After hack, X claims SEC failed to use two-factor authentication
The social media platform X accused the Securities and Exchange Commission of failing to implement strong security features after the agency’s account on the platform was hijacked and used to falsely claim that the regulatory body had approved the trading of exchange traded funds holding bitcoin.
In a statement late Tuesday, the social media network formerly known as Twitter said that “the compromise was not due to any breach of X’s systems, but rather due to an unidentified individual obtaining control over a phone number associated with the @SECGov account through a third party.” The statement added that the SEC had failed to enable two-factor authentication for its account on X.
On Tuesday, the SEC’s official account on X posted that the agency had approved the trading of bitcoin ETFs, which briefly caused the price of bitcoin to jump before SEC Chair Gary Gensler said that the statement was false and was the result of the agency’s account being compromised. Bitcoin investors and speculators have been eagerly awaiting the SEC’s decision on whether to approve bitcoin ETFs, and on Wednesday, 24 hours after a hack resulted in a false statement about approval, the agency did in fact greenlight bitcoin ETFs.
In a statement on Wednesday about the hack, a spokesperson for the SEC said that the agency “continues to investigate the matter and is coordinating with appropriate law enforcement entities, including the SEC’s Office of the Inspector General and the FBI.”
While the details of how Tuesday’s attacker managed to gain control of the SEC account, the statement from X suggests that the attack may have been carried out via sim-swapping, which involves gaining control of a cellular phone number by convincing a mobile carrier to transfer a number to a sim card controlled by the attacker.
Once the attacker controls the victim’s phone number, they can use that phone number to reset the password of accounts belonging to the victim.

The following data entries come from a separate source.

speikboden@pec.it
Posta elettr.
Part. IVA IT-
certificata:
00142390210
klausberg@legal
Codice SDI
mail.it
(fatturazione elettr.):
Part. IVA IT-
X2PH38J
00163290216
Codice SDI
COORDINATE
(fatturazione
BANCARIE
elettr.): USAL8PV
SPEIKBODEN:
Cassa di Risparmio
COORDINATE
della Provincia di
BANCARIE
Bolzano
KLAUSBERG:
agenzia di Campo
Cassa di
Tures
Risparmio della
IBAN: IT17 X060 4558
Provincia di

If the victim uses the same number as their two-factor authentication, the attacker will be able to intercept two-factor codes as well.
Sim-swapping attacks are a prolific source of account takeovers, and Tuesday’s attack on the SEC’s Twitter account was only novel insofar as it affected a government account and caused a sharp swing in financial markets.

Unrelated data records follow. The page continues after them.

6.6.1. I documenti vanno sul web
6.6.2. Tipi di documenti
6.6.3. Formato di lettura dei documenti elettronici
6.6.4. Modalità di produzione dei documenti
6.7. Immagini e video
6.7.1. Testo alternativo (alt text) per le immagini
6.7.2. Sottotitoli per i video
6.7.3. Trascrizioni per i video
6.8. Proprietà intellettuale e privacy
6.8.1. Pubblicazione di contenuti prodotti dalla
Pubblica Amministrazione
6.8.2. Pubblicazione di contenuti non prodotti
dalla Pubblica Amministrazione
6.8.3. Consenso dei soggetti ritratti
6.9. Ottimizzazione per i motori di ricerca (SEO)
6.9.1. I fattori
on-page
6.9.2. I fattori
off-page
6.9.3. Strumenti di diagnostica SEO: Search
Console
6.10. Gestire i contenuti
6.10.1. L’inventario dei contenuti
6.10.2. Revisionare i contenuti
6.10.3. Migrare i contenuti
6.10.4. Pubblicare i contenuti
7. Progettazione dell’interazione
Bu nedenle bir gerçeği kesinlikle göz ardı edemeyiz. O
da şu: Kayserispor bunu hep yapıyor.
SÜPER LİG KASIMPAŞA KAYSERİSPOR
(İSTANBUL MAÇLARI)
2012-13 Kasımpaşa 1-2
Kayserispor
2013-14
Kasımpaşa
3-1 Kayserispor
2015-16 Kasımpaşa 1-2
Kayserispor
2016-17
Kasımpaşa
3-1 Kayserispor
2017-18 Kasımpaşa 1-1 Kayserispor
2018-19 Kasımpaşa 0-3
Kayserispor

In the aftermath of Elon Musk’s acquisition of Twitter, former employees have raised concerns that widespread layoffs and employee departures has undermined security on the platform. Security researchers and telecommunication firms have urged the company for years to adopt best practices with regards to preventing sim-swapping attacks, but these warnings have fallen on deaf ears.
“There have been security contacts at telcos trying to reach out to Twitter but everyone we (and the community) knows that worked on their security team and was responsive has quit,” Allison Nixon, the chief research officer at the cybersecurity firm Unit 221B, said in an online chat, referring to the information security community.
If the SEC had failed to enable two-factor authentication — as the statement from X claimed — the agency would be in violation of federal government guidance. A December 2021 advisory from the Cybersecurity and Infrastructure Security Agency urges federal agencies to enforce multi-factor authentication for their social media accounts, among other actions.
The SEC did not respond to a query from CyberScoop about whether X’s description of the agency’s security practices was accurate. CISA referred questions about the incident to the SEC.
CyberScoop reporter AJ Vicens and FedScoop reporter Rebecca Heilweil contributed to this article.